Bir iki günlük tümceden sonra asıl konuya girdi telefondaki ses.
-Biliyor musun xxxxxx Trafik kazası geçirmiş? xxxxxx Hastanesindeymiş şimdi. Ben gideceğim yanına, gelmek ister misin? Diyordu.

Ne diyeceğini bilemedi. Midesine yumruk yemiş gibi oldu. Nefes alamadı.
—Bilmiyorum diyebildi. Bilmiyorum. Çok işim var. Ayarlayabilirsem ararım seni.
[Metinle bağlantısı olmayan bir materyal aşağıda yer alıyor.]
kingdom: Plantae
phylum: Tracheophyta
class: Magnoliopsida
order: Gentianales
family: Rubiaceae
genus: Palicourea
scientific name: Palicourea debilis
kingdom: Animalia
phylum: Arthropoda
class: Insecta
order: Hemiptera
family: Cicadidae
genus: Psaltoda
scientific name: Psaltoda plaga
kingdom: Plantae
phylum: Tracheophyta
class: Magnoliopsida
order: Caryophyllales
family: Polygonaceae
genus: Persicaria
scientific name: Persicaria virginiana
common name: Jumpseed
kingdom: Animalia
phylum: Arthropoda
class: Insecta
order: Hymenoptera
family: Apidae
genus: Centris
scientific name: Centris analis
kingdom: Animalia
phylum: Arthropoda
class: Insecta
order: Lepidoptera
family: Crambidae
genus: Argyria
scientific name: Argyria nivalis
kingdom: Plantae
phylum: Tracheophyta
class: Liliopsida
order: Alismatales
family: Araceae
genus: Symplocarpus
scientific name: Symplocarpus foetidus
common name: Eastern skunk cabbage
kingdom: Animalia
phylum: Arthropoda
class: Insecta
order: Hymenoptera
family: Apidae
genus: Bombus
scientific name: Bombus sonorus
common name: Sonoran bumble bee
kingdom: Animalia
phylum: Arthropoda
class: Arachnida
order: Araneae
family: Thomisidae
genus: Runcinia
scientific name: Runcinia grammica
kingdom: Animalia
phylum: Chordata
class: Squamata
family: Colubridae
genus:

Onu yaralı olarak görmek, yüreğinde yüzyıllardır kanayan yaraya iyi gelecek miydi?
İstediği, onun canının yanması değil miydi?
Onun canının yandığını görmek... Evet, bunu istiyordu yüzyıllardır. Öyle uzun süredir beklemişti ki onun canının yandığını görmeyi...
Gitmeli mi? Gitmemeli mi?
Gitmeli mi? Gitmemeli mi?
Gitmeli mi? Gitmemeli mi?

Gitti.
Gittiğinde hastaların üzerine örttükleri beyaz çarşafı, onun yüzüne de örtmüşlerdi.
Gitti ve öğrendi.
Sorulması gereken soruların hepsi tedavülden kalkmıştı.
Kendine değil, onunla bir ömrün düşünü kuran o genç kıza yakıştıramadı “hoşçakal” demeyi. Yaşadığı ve yaşattığı hiçbir şey için pişman değildi. Hatta bir de teşekkürü vardı ona, bir zamanlar kendini "en güzel" "en sevilen kadın" gibi hissettirdiği için. Adı üstünde, bir bekleyişti yaşadığı, belki bu da bir düştü, uyandı, baktı ki yok, onu düşlerinde bıraktı.
"İntikam başkaları için hazırladığımız ama sonunda kendimizin içtiği bir zehirmiş. "

8 yorum:

Adsız dedi ki...

umarım gerçek değildi bu. vardır intikam almak istediğim adamlar ama yok yok böylesi değil. çok fena bu.. çoook..

Ece dedi ki...

'Bazen bir adam susar, bütün dünya sessizliğe bürünür' demiş bi şair..
Şimdi bu gerçek mi olduğunu bilemediğim hikâye hatırlattı..O adamın artık susmuş olması,kadının içinde suskunluklar mı yoksa çığlıklar mı yaratmıştır acaba dedim.
Üzücüydü:((

Sevgiler canım

Adsız dedi ki...

çok üzücüydü...
intikam,alınıncaya kadar sanırım...
alındıktan sonrası pişmanlık...

deli kız

Adsız dedi ki...

ölüm nasıl birşey..
kör öldü badem gözlü oldu derler ya..

komik bir deyiş değil bu..
işte yaşanmış ya da yaşanamamışların getirdiği nokta..bu..
şimdi taraflardan biri öldüğü için.. dava düştü.. haklı haksız belirlenemedi.. hayatta kalan yükü taşımaya devam edecek..
haksızlık bu..
taraflardan biri öldü diye..
doğru ve haklı mı çıktı .. bu işten..
hayır..

haksız mı.. peki.. o kadar ayrıntısı yok anlatılanın.. yani bilinçli bir istismar mı yoksa gerçekten bir gönül sevdasıymış da bitmiş mi.. anlaşılamıyor..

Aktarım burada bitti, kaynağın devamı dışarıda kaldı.